## Task goal
Look through the lines below, find those with the word "labels", and copy them.

-------

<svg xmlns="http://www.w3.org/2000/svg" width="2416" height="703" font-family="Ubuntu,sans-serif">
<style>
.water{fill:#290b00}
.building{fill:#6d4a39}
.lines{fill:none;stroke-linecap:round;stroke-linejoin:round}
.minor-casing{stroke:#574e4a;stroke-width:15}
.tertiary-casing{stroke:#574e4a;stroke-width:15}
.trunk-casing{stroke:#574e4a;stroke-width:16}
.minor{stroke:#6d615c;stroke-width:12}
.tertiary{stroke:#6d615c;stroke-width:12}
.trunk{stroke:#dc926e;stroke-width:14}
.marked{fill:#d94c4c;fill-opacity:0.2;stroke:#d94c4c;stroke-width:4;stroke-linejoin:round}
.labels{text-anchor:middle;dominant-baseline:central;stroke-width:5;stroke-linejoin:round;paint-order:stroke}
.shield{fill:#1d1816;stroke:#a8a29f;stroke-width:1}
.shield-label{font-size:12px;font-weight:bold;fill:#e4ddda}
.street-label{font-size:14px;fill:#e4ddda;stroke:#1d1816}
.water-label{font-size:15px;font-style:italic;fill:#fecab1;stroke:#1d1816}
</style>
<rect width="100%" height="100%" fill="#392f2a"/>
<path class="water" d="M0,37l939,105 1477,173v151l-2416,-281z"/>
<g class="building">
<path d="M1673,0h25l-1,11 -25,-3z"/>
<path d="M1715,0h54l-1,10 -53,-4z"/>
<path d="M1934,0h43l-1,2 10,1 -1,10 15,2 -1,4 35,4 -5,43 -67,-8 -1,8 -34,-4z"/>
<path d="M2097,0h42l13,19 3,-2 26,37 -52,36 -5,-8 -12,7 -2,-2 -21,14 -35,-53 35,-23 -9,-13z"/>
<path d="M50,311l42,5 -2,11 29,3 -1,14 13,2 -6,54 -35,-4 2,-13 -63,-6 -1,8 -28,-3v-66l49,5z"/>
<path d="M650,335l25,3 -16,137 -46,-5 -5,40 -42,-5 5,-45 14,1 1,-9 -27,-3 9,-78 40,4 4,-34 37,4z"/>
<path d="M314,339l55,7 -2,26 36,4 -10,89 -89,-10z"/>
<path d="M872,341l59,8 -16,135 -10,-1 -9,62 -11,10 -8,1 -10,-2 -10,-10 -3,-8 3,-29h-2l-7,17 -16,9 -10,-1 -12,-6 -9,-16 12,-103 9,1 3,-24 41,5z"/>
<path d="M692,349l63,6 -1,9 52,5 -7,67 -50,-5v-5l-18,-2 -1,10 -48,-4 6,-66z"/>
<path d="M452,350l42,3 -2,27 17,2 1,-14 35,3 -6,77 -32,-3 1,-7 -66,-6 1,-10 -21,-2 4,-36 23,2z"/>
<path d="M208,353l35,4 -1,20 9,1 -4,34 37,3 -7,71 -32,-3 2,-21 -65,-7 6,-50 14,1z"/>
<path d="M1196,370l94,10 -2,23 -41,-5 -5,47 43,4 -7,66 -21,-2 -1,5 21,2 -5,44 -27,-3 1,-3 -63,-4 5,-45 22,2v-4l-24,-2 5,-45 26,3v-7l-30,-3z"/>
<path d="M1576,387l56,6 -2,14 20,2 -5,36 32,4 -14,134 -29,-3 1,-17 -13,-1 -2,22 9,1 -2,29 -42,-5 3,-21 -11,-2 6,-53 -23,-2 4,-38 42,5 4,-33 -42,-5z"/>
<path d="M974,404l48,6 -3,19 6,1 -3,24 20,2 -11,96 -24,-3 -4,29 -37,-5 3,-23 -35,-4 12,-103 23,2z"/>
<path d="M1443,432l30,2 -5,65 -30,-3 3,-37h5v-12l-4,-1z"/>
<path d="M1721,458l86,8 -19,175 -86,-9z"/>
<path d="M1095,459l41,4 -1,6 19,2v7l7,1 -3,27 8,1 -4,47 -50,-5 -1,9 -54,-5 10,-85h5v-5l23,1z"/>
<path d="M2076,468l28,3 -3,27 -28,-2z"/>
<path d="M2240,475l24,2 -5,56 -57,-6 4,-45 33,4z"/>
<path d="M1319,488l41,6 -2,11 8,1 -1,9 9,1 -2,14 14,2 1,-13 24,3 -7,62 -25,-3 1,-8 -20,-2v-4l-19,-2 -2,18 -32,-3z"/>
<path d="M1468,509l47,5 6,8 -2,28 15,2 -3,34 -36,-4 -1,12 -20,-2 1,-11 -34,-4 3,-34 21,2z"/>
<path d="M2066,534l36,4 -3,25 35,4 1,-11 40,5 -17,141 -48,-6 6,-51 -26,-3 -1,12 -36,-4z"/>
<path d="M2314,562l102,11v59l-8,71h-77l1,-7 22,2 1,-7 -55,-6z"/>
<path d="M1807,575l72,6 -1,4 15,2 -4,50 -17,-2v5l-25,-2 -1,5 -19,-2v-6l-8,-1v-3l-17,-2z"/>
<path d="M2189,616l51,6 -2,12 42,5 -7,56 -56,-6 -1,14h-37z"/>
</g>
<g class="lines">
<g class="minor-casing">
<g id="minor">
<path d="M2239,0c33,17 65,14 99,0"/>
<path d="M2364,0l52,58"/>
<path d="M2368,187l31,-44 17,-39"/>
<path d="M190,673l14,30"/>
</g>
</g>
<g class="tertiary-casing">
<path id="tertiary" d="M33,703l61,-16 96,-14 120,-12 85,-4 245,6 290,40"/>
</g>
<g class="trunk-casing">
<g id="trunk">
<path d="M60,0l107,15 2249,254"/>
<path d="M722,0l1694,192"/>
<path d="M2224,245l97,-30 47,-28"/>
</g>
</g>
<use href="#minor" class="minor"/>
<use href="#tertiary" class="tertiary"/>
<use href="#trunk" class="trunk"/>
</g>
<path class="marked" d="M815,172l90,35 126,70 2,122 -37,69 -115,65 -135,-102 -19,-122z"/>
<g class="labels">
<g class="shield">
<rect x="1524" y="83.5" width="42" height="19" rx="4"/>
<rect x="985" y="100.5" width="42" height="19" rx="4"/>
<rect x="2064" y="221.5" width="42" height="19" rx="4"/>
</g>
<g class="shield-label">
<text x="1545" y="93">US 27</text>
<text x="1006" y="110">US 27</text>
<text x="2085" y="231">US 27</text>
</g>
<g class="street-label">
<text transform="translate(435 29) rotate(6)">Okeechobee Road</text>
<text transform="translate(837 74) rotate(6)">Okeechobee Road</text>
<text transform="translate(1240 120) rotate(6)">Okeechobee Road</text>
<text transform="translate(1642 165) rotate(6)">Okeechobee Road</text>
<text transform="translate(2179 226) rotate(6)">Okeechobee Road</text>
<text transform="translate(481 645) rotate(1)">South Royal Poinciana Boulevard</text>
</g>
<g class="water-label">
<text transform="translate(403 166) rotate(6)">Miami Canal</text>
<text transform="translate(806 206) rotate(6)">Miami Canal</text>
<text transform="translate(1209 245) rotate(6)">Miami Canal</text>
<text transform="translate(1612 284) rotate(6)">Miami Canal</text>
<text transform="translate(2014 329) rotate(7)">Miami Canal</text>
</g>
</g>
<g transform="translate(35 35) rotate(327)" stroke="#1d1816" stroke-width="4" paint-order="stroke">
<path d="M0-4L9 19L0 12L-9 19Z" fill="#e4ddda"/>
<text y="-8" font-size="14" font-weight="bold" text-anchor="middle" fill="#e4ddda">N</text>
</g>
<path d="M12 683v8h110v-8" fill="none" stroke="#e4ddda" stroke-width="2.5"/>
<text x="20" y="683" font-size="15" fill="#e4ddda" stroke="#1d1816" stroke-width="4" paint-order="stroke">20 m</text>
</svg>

-------

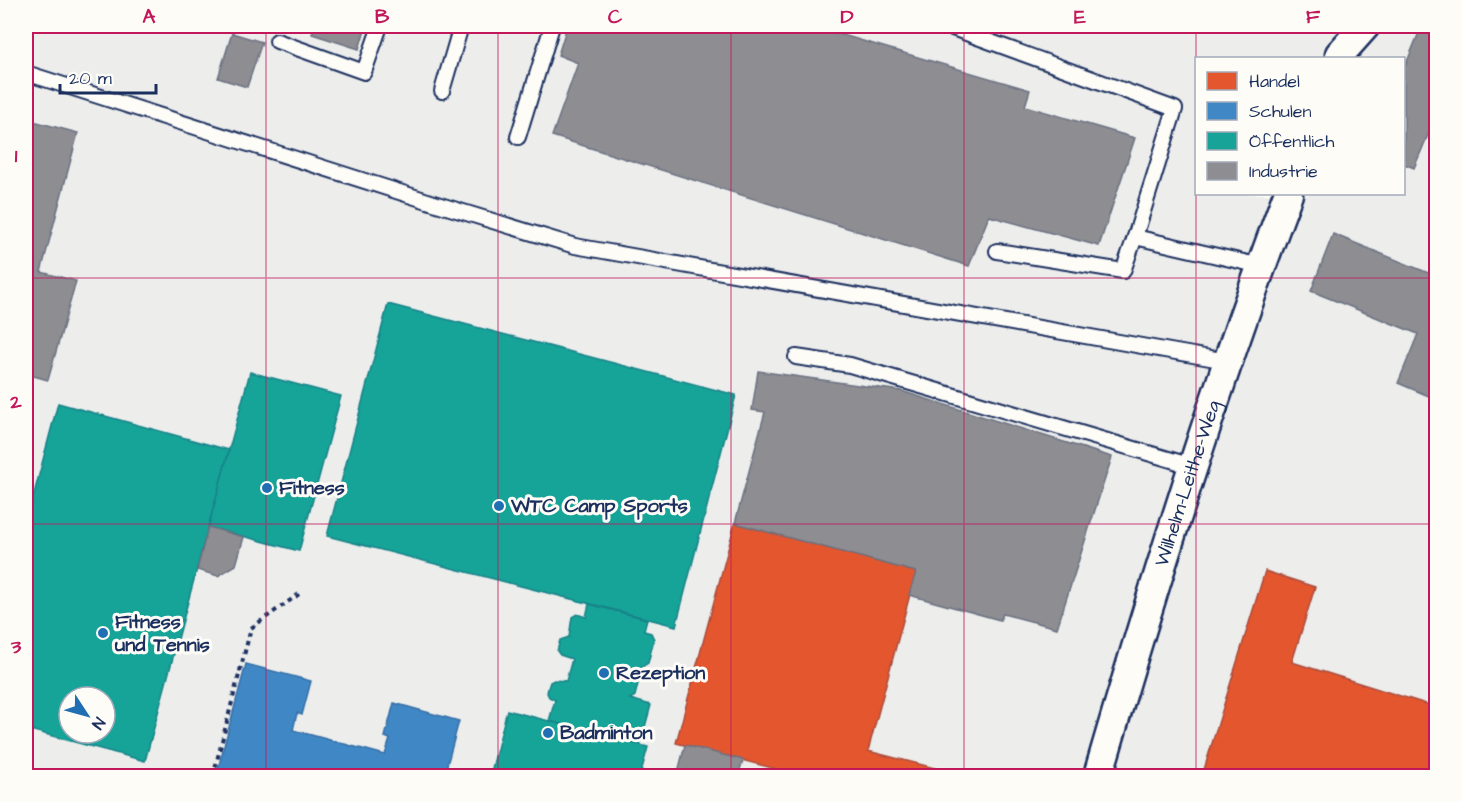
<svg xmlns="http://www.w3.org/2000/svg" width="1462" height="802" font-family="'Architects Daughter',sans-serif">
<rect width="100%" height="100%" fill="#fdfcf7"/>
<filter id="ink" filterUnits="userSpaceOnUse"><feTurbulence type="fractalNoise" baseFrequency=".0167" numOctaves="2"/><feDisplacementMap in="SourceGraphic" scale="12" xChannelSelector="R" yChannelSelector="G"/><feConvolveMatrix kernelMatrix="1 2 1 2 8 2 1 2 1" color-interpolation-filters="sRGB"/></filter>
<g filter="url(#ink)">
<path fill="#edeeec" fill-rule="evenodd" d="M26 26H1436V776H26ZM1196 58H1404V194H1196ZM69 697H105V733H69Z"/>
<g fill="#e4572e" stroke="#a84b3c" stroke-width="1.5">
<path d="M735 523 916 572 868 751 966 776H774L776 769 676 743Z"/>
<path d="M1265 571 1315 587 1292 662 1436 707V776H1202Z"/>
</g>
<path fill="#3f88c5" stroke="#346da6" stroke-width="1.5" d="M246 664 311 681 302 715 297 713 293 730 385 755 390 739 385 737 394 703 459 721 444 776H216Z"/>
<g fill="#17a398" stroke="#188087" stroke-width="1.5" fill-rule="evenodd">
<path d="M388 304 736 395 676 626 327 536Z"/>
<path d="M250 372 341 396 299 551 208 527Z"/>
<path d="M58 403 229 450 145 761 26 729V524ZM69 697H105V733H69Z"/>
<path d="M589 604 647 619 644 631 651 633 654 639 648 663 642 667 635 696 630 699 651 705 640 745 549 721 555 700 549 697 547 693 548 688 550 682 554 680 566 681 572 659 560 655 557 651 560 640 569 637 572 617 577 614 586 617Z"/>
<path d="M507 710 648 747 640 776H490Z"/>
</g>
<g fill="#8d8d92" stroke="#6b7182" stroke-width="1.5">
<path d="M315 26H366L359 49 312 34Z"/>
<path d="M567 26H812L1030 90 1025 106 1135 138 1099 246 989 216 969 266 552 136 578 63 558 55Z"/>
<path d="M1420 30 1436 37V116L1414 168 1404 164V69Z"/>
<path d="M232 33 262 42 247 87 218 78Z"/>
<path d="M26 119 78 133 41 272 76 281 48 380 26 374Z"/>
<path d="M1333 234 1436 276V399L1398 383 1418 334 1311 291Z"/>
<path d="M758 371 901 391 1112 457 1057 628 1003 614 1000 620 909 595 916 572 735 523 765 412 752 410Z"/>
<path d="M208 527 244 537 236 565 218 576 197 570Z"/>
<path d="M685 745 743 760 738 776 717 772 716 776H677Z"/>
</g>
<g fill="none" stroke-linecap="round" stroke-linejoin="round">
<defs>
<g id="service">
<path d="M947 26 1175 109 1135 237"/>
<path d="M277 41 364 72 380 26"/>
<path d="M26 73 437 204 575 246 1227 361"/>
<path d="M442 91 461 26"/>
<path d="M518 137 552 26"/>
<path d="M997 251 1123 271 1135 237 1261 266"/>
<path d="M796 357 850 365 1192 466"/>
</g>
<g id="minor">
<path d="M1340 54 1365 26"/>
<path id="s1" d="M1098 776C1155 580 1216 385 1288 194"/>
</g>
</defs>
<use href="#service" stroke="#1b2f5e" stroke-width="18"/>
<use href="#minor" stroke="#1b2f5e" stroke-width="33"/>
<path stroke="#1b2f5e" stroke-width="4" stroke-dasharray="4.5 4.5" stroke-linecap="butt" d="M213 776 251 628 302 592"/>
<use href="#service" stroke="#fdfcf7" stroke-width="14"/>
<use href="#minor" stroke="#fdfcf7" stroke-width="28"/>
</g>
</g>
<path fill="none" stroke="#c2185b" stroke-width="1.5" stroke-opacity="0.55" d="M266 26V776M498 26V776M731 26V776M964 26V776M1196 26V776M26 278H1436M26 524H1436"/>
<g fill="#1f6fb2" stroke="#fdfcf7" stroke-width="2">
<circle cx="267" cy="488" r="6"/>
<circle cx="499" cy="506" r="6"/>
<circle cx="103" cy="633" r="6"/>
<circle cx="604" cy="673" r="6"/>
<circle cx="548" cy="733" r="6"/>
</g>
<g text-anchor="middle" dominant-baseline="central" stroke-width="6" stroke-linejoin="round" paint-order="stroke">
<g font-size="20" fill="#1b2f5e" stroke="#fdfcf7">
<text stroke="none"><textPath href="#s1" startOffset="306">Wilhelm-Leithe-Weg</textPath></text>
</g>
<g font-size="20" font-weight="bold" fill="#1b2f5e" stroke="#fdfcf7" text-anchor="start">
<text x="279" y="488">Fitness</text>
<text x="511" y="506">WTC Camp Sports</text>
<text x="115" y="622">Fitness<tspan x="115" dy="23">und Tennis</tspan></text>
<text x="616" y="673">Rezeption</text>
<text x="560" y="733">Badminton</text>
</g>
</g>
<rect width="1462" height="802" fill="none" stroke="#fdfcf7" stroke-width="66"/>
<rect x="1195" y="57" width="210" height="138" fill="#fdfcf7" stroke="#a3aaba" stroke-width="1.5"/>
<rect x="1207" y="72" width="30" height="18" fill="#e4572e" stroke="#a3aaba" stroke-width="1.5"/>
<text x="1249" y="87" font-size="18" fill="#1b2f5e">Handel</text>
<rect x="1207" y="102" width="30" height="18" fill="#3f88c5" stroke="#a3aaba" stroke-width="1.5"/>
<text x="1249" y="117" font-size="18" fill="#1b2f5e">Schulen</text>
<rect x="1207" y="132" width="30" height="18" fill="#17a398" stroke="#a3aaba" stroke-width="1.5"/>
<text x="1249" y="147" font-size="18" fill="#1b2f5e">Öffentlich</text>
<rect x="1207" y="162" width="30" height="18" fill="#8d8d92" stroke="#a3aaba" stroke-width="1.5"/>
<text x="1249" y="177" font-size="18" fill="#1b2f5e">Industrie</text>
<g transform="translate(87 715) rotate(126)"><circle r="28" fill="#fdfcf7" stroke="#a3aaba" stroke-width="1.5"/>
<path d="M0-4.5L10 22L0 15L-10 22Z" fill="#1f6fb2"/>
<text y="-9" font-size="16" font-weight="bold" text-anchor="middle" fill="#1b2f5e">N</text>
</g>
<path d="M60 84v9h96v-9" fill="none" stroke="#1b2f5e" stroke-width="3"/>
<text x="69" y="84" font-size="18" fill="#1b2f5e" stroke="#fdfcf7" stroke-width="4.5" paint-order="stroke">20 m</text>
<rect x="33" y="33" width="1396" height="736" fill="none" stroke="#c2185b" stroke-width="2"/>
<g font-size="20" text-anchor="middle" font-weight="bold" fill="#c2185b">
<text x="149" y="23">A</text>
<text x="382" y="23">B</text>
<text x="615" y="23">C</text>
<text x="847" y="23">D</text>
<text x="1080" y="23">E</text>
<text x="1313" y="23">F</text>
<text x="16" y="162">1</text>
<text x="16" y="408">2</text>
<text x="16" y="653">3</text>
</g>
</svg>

-------

## Solved problem
.labels{text-anchor:middle;dominant-baseline:central;stroke-width:5;stroke-linejoin:round;paint-order:stroke}
<g class="labels">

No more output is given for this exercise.